India, Turkey Hurt Most by Rising Oil Price, Morgan Stanley Says

India and Turkey are “most negatively” affected by rising oil prices because the countries run high current-account deficits and are net importers of the commodity, according to Morgan Stanley.

“A sustained rise in commodity prices will also bring about higher input costs, which could revive upside risks to inflation” for Asia, excluding Japan, Morgan Stanley analysts led by Chetan Ahya and Jonathan Garner, wrote in a report dated yesterday. “If the upside risks to inflation materialise, the tactical easing in monetary policy that we are forecasting may be delayed.”

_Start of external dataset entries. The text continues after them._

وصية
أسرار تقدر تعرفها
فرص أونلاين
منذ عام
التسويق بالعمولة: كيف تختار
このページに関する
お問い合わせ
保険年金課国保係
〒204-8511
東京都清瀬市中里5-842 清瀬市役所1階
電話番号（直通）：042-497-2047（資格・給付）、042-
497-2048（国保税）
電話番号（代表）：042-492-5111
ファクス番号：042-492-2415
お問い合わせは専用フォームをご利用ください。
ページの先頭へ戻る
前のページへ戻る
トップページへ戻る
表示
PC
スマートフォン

Oil prices climbed to $109.77 a barrel last week, the highest level since May 3. Crude costs will become the next “risk item” for investors as European debt concerns ease, according to UBS AG. While India buys three-quarters of its oil from abroad, Turkey imports almost all of its energy requirements, according to the Ankara-based statistics office.

“Oil prices are already approaching levels where worries have arisen in the past,” Larry Hatheway, London-based chief economist at UBS, wrote in a report today. “For oil-consuming countries, rising prices will begin to crimp purchasing power.”

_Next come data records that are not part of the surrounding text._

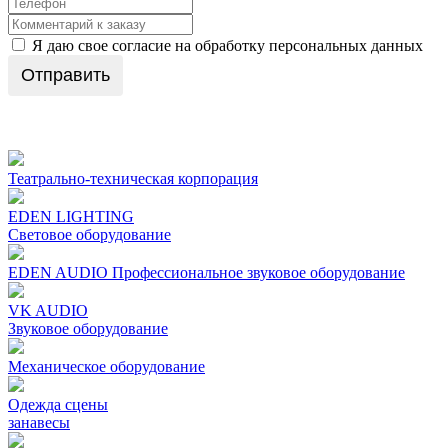
Я даю свое согласие на обработку персональных данных
Отправить
Театрально-техническая корпорация
EDEN LIGHTING
Световое оборудование
EDEN AUDIO Профеcсиональное звуковое оборудование
VK AUDIO
Звуковое оборудование
Механическое oборудование
Одежда сцены
занавесы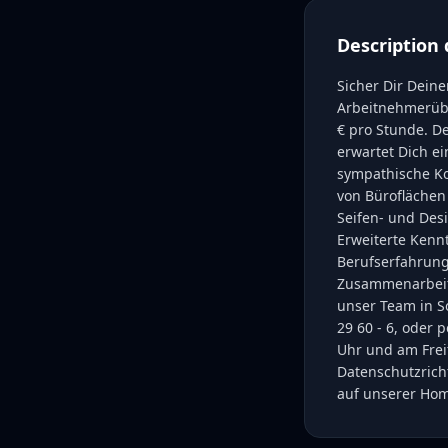
Description 
Sicher Dir Dein
Arbeitnehmerüberl
€ pro Stunde. D
erwartet Dich ei
sympathische Ko
von Büroflächen
Seifen- und Des
Erweiterte Kennt
Berufserfahrung 
Zusammenarbeit 
unser Team in So
29 60 - 6, oder
Uhr und am Frei
Datenschutzrich
auf unserer Hom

Indian stocks have rallied this year, with the benchmark BSE India Sensitive Index climbing 15 percent as foreign funds poured a net $7.1 billion into local equities amid optimism slowing inflation will prompt the central bank to cut interest rates. The Istanbul Stock Exchange National 100 Index has risen 15 percent in 2012.

Shielding Growth

The Reserve Bank of India has signaled readiness to join emerging markets from Brazil to Indonesia in cutting borrowing costs after inflation slowed in January to the lowest level in more than two years. Pressure to shield the economy is rising after the government forecast the smallest expansion in three years as the global recovery falters and officials struggle to restrain budget and trade deficits.

India’s government said in December that it may fail to meet its budget-deficit target of 4.6 percent of gross domestic product in the year to March as it struggles to sell stakes in state companies and a slowing economy lowers tax collection. The country is expected to run a current-account deficit of 2.7 percent of GDP in 2012, Morgan Stanley said.

“The impact of higher oil prices will also be partly felt on the fiscal balances for India, Indonesia and Malaysia due to the provision of fuel subsidies,” the Morgan Stanley analysts said. “India’s twin deficits means that its balance sheet is the weakest to absorb the impact of higher oil prices.”

India, Indonesia, Malaysia and Thailand, Asia’s biggest fuel subsidizers, will probably all miss fiscal deficit targets due to higher oil outlays, Bank of America Merrill Lynch said in a note in March last year.

Morgan Stanley is overweight on emerging-market energy stocks and likes capital goods and software makers, according to the report. Transportation industry has most stocks hurt by rising oil prices, the report said.

Ahya is a Hong Kong-based economist while Garner is chief Asia and emerging-market strategist for Morgan Stanley.